== Given records
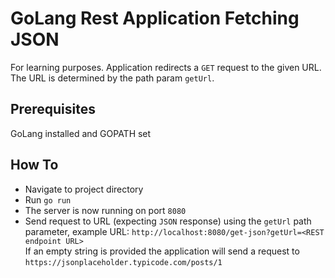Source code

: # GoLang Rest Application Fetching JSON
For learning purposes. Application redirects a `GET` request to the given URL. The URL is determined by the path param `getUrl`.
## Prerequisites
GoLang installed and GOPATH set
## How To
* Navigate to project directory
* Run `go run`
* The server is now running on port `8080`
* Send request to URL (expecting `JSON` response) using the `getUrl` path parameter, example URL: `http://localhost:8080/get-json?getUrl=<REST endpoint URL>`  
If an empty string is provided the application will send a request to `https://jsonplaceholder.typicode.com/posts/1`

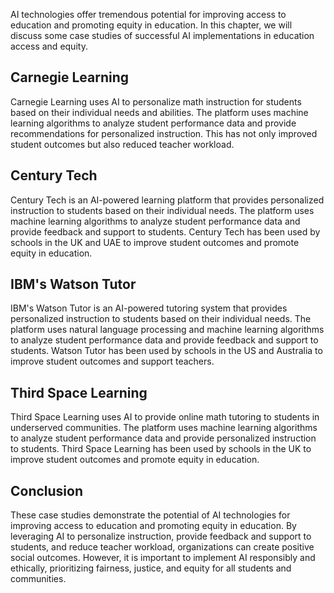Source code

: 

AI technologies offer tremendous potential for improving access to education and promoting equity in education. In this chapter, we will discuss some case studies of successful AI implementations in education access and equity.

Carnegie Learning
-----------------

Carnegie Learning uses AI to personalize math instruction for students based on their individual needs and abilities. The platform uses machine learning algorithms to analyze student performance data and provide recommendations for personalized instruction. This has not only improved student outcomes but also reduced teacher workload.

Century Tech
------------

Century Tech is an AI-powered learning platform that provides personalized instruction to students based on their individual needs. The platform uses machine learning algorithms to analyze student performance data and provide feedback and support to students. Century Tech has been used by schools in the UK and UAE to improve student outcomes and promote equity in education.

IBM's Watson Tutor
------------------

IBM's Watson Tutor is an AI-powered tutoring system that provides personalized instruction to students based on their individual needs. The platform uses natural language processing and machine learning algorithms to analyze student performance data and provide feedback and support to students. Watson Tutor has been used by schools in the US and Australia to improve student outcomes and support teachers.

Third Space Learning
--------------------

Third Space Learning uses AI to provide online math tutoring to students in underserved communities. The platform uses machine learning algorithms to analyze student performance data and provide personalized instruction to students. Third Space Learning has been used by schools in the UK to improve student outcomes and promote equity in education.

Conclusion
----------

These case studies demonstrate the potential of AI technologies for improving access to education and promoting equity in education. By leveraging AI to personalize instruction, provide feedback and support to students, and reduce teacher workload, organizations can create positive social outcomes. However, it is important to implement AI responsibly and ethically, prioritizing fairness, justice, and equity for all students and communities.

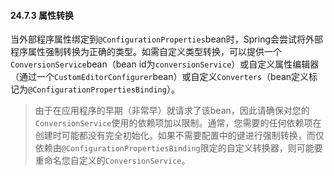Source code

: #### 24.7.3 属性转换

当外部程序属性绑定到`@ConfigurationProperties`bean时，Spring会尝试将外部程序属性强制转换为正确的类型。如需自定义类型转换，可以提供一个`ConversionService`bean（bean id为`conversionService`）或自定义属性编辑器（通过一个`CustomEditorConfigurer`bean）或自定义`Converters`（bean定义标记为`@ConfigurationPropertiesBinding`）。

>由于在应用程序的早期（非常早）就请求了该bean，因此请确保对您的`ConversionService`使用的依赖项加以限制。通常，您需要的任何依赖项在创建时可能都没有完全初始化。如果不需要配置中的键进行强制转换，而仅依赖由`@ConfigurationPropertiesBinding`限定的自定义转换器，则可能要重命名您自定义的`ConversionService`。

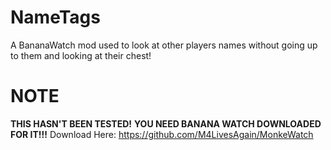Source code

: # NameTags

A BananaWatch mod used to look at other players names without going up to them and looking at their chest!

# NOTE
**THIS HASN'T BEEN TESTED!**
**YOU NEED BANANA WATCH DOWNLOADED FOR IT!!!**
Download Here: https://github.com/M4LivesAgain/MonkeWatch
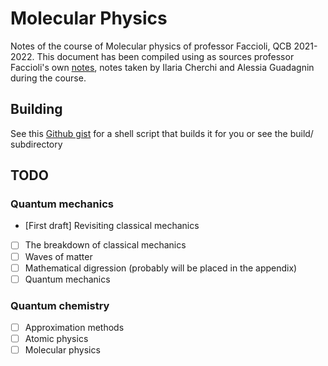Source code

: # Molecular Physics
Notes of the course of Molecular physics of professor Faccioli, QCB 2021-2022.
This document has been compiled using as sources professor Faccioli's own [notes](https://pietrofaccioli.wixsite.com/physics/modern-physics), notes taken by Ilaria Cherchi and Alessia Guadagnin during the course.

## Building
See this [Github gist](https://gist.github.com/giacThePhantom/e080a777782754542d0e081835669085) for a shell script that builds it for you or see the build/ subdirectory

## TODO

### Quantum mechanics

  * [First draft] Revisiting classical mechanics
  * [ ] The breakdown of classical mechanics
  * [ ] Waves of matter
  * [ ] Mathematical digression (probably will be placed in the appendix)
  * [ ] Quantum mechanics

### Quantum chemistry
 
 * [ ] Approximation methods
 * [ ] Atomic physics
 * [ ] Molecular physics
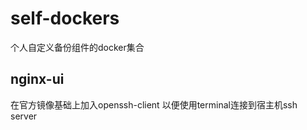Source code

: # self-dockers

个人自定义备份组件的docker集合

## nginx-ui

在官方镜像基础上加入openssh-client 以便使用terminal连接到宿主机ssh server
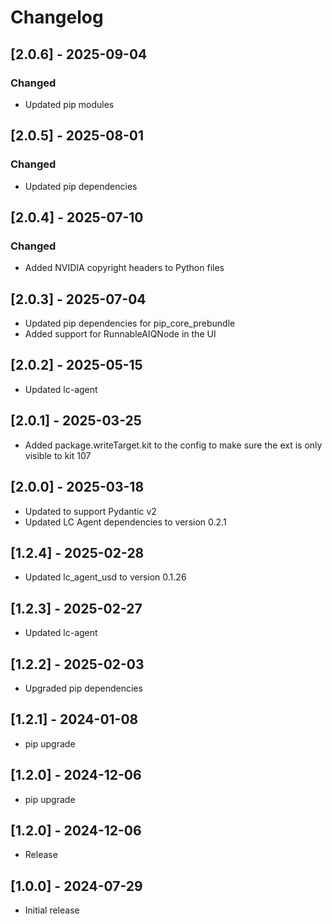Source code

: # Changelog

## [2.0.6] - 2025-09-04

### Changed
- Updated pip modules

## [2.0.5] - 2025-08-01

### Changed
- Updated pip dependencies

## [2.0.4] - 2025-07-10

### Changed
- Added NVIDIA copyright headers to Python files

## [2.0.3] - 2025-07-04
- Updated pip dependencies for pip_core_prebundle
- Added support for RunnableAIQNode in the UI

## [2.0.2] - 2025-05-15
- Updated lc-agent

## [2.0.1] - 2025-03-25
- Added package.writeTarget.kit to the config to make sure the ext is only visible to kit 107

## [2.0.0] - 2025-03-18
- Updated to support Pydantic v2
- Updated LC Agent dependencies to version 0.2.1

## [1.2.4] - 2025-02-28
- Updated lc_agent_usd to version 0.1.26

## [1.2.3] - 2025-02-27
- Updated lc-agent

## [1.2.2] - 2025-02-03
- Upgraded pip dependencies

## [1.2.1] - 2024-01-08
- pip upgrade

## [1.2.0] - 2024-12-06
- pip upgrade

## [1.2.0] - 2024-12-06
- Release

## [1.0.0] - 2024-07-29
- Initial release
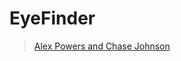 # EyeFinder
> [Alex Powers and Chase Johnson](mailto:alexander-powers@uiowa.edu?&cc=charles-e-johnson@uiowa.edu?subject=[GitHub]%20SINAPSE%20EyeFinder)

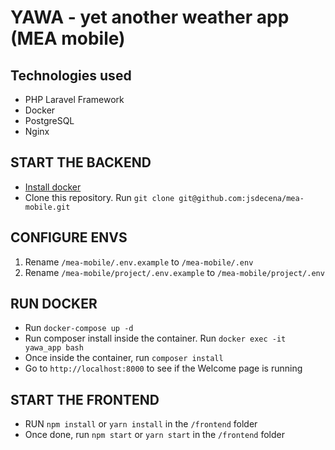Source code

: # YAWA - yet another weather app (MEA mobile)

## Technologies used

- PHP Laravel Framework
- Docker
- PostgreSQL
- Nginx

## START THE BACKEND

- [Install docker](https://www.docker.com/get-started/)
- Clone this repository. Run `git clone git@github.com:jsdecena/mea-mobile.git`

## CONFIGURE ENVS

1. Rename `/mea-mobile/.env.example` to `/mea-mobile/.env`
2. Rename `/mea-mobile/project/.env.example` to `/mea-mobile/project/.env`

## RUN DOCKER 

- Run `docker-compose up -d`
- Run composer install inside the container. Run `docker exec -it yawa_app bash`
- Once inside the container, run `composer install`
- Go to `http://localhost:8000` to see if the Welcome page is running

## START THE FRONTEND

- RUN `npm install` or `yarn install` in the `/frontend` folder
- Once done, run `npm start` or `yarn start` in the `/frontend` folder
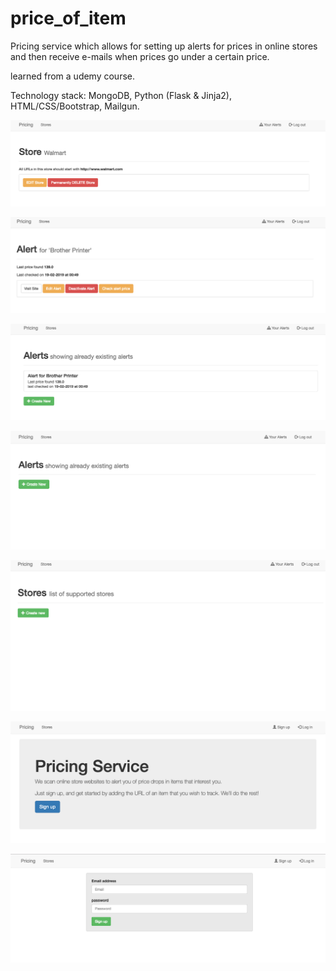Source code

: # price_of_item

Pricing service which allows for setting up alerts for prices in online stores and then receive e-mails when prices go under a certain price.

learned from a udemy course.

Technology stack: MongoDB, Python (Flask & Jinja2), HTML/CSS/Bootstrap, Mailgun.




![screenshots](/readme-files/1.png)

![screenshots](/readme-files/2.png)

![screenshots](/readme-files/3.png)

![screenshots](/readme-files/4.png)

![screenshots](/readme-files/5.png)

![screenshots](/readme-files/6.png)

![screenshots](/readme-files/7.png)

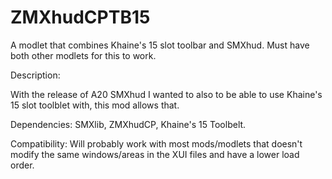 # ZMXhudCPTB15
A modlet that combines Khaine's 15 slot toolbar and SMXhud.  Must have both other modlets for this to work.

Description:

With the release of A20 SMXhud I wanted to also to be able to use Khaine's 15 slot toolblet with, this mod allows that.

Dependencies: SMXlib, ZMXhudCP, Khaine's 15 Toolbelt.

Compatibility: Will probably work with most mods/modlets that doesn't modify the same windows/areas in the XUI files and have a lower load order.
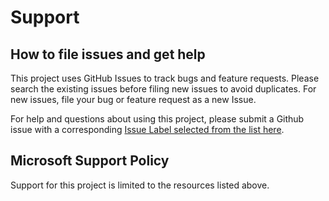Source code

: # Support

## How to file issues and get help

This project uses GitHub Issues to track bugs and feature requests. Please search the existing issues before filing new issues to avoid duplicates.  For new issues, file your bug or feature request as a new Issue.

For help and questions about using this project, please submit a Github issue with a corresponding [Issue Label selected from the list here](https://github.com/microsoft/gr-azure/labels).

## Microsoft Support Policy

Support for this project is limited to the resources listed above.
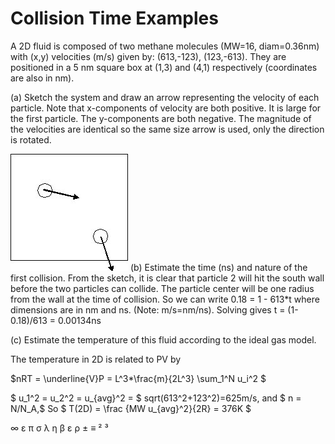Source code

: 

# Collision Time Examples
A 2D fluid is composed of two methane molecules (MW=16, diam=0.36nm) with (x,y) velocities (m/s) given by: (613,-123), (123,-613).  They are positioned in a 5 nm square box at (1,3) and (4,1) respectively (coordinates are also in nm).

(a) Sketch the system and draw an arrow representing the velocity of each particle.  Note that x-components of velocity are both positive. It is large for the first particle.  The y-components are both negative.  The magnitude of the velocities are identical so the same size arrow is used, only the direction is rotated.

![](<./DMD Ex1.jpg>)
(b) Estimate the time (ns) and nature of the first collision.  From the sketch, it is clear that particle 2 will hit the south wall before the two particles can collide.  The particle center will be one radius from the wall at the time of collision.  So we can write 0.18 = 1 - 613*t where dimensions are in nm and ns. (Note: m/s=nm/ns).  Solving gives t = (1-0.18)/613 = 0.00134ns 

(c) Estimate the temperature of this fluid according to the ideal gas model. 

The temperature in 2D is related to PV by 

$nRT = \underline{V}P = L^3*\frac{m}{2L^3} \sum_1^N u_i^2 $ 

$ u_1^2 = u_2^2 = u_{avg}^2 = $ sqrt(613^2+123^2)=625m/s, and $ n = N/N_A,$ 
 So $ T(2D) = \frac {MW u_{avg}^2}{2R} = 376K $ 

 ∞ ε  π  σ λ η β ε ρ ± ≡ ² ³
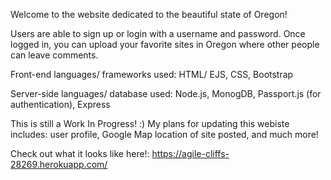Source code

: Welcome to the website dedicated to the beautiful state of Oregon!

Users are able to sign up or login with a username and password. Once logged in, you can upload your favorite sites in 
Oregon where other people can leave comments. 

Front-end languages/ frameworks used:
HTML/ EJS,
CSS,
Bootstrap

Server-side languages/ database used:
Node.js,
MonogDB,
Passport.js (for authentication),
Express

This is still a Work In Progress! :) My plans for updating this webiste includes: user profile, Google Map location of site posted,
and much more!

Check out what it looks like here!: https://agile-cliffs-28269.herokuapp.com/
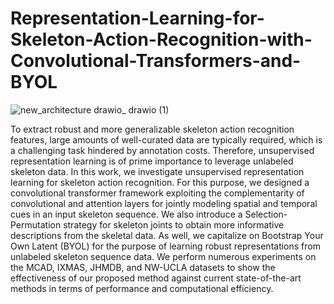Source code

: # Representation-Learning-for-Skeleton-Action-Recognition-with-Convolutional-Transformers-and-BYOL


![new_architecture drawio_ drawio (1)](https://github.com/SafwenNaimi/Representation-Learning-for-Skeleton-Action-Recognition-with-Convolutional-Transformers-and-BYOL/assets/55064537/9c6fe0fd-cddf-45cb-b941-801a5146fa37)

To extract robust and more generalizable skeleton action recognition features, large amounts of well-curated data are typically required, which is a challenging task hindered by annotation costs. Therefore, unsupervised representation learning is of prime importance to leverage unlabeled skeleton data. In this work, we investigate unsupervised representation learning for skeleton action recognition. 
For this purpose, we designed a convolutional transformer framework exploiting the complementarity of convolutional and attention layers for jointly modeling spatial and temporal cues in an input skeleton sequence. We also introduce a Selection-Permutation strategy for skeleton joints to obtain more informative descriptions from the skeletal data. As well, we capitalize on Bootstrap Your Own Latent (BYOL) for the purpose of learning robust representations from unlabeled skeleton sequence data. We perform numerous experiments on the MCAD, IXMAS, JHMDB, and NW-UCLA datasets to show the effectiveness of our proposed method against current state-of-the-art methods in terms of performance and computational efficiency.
====
### Exercise directions
Rewrite the lines of the listing starting at the line containing "## [2.0.4] - 2025-07-10" and ending at the line containing "- Added package.writeTarget.kit", replacing "Updated" with "Revised" and leaving everything else unchanged.

### Task output
## [2.0.4] - 2025-07-10

### Changed
- Added NVIDIA copyright headers to Python files

## [2.0.3] - 2025-07-04
- Revised pip dependencies for pip_core_prebundle
- Added support for RunnableAIQNode in the UI

## [2.0.2] - 2025-05-15
- Revised lc-agent

## [2.0.1] - 2025-03-25
- Added package.writeTarget.kit to the config to make sure the ext is only visible to kit 107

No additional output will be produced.